JOB ITEM ->
For the material below, reproduce exactly each line from the one that has "zurück zu Sprachen" through the one that has "Pszichológia", and no others; pictures stay out.

STUDY MATERIAL ->
:::
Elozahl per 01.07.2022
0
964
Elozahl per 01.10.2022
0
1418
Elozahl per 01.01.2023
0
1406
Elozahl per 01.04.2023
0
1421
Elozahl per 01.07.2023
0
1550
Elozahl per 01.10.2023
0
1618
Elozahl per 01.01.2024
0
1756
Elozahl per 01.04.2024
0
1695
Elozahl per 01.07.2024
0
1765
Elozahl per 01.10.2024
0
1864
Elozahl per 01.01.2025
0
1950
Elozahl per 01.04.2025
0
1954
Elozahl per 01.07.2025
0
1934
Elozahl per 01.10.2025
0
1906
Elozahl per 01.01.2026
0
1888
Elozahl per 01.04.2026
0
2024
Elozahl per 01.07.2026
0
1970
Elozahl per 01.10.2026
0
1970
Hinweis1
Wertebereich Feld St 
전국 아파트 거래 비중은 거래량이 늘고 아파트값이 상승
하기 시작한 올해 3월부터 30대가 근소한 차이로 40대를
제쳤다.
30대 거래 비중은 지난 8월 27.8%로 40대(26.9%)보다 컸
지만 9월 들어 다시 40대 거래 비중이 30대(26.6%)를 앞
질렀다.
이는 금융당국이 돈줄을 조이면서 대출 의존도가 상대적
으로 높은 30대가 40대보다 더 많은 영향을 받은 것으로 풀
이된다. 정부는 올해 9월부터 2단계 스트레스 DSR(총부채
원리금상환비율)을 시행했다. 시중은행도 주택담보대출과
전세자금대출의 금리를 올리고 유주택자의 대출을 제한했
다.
:::
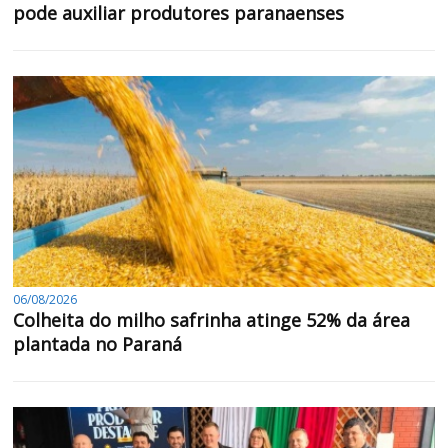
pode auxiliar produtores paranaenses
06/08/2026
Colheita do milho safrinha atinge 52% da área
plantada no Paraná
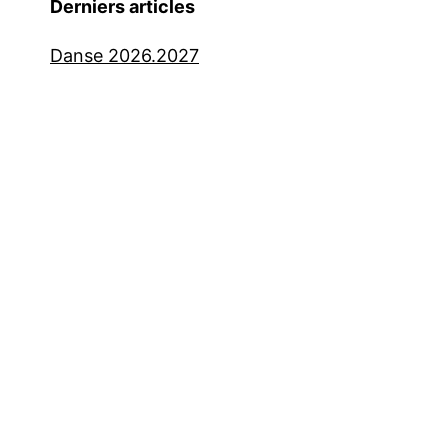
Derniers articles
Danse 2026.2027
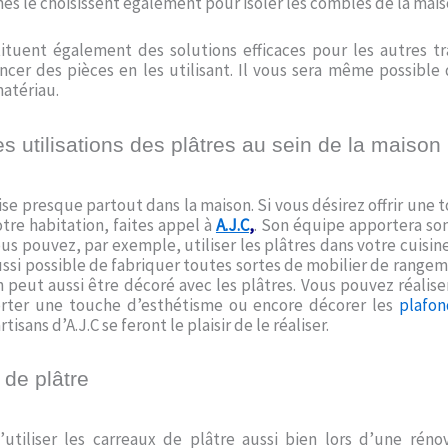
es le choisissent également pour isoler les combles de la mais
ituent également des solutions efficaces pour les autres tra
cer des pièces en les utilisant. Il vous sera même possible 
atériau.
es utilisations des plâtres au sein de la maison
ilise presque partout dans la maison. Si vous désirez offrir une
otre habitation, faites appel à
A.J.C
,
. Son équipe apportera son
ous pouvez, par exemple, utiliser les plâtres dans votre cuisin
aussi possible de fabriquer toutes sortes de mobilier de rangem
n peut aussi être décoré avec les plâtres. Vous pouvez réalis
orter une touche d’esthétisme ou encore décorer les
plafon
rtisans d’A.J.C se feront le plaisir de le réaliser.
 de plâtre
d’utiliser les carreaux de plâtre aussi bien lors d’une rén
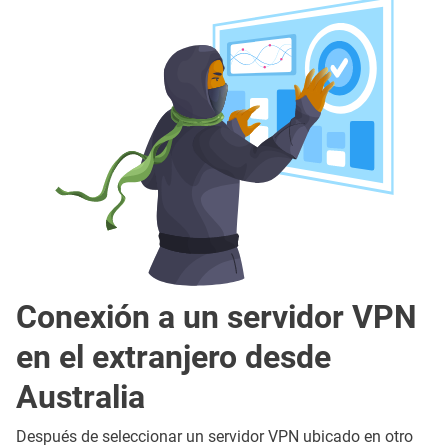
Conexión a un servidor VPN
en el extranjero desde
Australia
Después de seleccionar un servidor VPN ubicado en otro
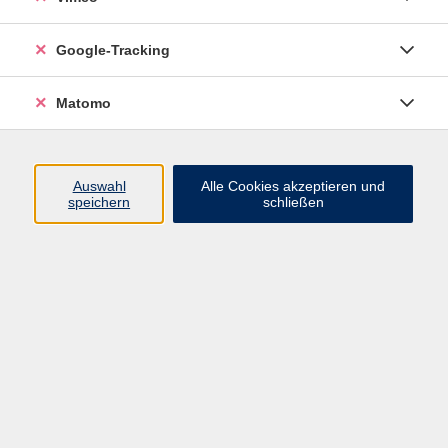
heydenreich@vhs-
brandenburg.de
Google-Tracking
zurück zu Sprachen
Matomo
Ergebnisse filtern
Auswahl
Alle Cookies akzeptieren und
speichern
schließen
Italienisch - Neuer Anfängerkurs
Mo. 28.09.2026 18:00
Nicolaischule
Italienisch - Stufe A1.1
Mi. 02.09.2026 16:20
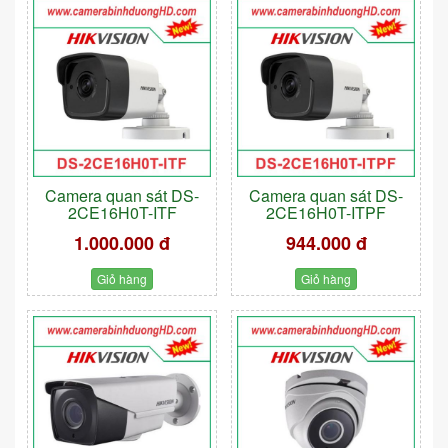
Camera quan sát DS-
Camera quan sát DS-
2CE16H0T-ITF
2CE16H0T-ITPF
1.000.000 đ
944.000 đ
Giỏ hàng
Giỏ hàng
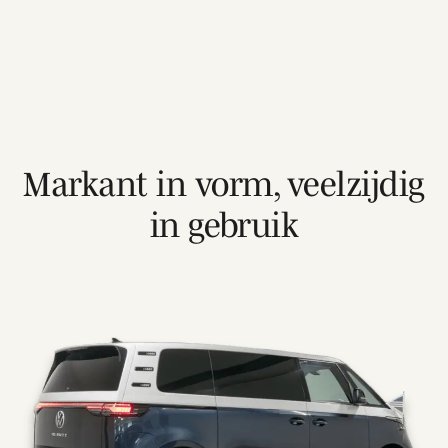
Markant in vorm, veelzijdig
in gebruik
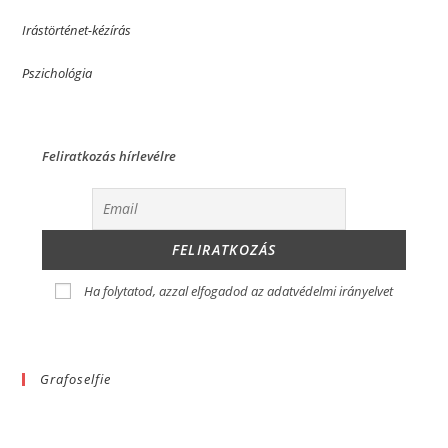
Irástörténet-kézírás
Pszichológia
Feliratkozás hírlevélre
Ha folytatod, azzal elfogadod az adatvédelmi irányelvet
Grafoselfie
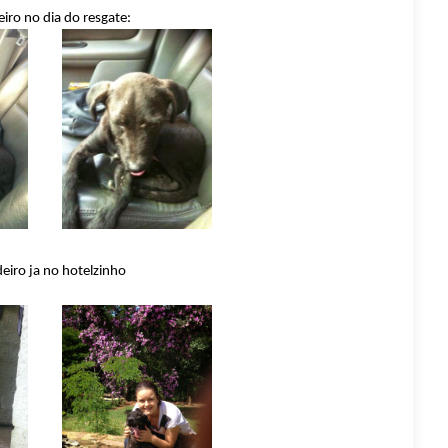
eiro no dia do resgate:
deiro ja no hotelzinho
:::
WRITTEN ANSWER ->
zurück zu Sprachen
Matomo
Ergebnisse filtern
Auswahl
Alle Cookies akzeptieren und
speichern
schließen
Italienisch - Neuer Anfängerkurs
Mo. 28.09.2026 18:00
Nicolaischule
Italienisch - Stufe A1.1
Mi. 02.09.2026 16:20
Camera quan sát DS-
Camera quan sát DS-
2CE16H0T-ITF
2CE16H0T-ITPF
1.000.000 đ
944.000 đ
Giỏ hàng
Giỏ hàng
Markant in vorm, veelzijdig
in gebruik
Irástörténet-kézírás
Pszichológia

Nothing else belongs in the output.